Mais quand cesseras-tu ? Je te découvre chaque jour plus cruelle, Carmine.
Elle se dirige vers le moribond de son pas léger, dardant son regard sombre sur sa soeur apeurée qui s'écarte à reculons, pour la laisser ausculter le duelliste. Les yeux baissées, la fautive savoure la dernières gouttes de son repas.
Il va s'éteindre. Est-ce toi qui l'a tué ?
La fée noire agrippe la coupable, découvre ses habits maculés, cherche ses prunelles fuyantes. Son index pointe le ventre gorgé de sang.
Jusqu'où te mènera ton appétit ? Vas-tu laisser longtemps ton ventre te dicter ta conduite ?
Contre toute attente, Carmine se fend d'un sourire.
Le tien crie famine, ma pauvre Obsidiane, et près de nous un innocent se meurt. Sers-toi, plutôt que de laisser la faim ternir ton humeur.
Obsidiane vacille, hésite alors que sa soeur à son tour l'enserre, ailes rouges contre ailes cendrées.
Le soleil n'est plus, va, puisque personne ne nous regardera. Toi et moi ne faisons que suivre les traces de la mort, nous ne la précédons pas.

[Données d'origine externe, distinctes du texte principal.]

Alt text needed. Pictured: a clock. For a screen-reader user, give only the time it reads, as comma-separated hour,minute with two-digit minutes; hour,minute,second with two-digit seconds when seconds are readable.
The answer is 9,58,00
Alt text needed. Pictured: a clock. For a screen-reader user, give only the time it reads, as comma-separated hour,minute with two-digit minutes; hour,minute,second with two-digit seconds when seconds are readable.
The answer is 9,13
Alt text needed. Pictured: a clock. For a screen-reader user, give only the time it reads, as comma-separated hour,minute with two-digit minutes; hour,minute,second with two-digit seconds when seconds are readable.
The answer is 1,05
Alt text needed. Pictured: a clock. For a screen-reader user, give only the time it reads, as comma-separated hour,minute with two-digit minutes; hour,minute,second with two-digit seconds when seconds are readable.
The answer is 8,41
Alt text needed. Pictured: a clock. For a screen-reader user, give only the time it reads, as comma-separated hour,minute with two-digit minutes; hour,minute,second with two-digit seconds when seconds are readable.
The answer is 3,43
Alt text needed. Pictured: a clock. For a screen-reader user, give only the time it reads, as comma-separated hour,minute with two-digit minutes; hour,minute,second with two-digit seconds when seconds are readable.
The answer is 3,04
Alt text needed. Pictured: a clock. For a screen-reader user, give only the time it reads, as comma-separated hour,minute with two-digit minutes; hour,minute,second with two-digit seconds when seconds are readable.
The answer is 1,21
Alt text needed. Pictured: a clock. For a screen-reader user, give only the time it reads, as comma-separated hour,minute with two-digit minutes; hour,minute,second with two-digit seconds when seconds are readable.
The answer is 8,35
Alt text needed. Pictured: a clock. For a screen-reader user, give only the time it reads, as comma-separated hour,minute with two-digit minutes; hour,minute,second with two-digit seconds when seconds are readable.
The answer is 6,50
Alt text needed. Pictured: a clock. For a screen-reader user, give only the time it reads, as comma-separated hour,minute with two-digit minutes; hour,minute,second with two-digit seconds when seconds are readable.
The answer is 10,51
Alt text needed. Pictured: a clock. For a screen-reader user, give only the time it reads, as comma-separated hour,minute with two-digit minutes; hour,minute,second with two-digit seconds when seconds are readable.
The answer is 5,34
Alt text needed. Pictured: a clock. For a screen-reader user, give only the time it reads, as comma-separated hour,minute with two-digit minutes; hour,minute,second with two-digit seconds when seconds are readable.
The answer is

Tu me mens, Carmine, ho, comme tu me mens.
Sa harpe à nouveau en main, la fée rouge en tire une poignée de notes espiègles. Déjà son esprit songe au fuyard, égaré dans les bois.
Les plus beaux mensonges sont ceux auxquels on a envie de croire.
D'un battement d'ailes, elle disparaît dans les hauteurs. Au coeur de la nuit naissante s'élève un chant joyeux et cruel.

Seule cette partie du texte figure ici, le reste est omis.